(Exercise details) Return only the lines from the one containing "left shoulder: (184, 312, 4)" to the end of the entries below, exactly as written, both ends included.

(Material to process)
============================================================

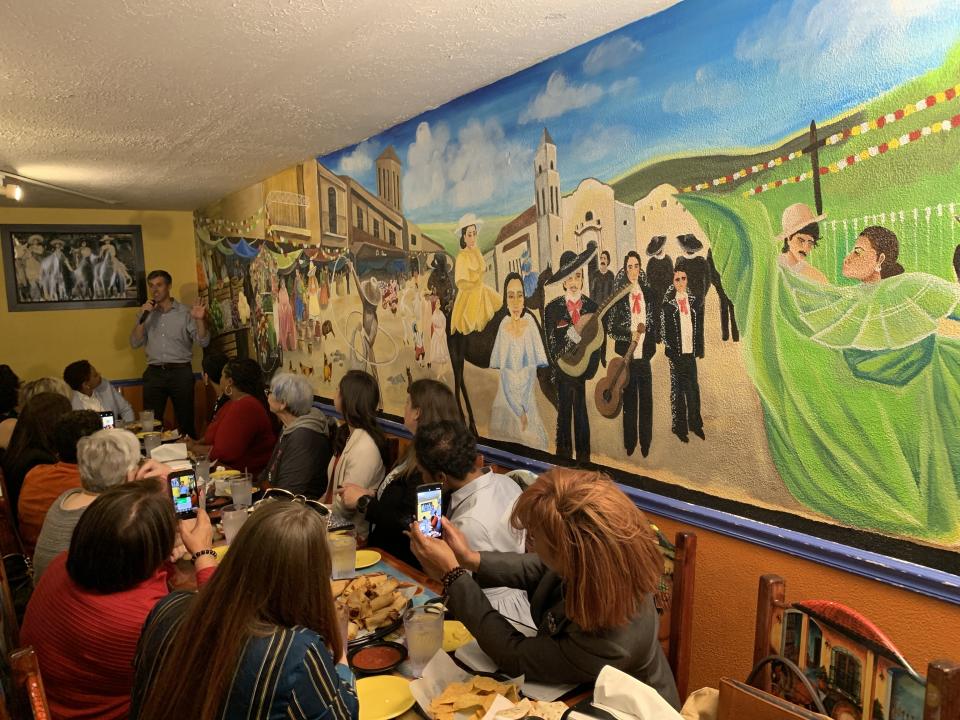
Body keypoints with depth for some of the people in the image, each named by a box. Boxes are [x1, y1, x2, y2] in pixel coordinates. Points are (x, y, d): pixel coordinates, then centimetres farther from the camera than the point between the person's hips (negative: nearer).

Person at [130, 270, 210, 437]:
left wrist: (199, 320, -21)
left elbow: (203, 342, -3)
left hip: (181, 372, -2)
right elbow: (135, 343, 5)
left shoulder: (184, 312, 4)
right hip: (154, 373, 2)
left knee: (185, 423, 2)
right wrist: (142, 318, -7)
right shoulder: (146, 313, 13)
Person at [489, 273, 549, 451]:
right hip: (507, 400, 0)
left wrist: (525, 410, -10)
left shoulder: (531, 324, -9)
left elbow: (534, 371, -4)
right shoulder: (502, 328, -9)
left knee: (534, 441, -1)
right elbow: (499, 371, -5)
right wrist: (518, 411, -10)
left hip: (529, 397, 0)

============================================================

(Answer space)
left shoulder: (184, 312, 4)
right hip: (154, 373, 2)
left knee: (185, 423, 2)
right wrist: (142, 318, -7)
right shoulder: (146, 313, 13)
Person at [489, 273, 549, 451]:
right hip: (507, 400, 0)
left wrist: (525, 410, -10)
left shoulder: (531, 324, -9)
left elbow: (534, 371, -4)
right shoulder: (502, 328, -9)
left knee: (534, 441, -1)
right elbow: (499, 371, -5)
right wrist: (518, 411, -10)
left hip: (529, 397, 0)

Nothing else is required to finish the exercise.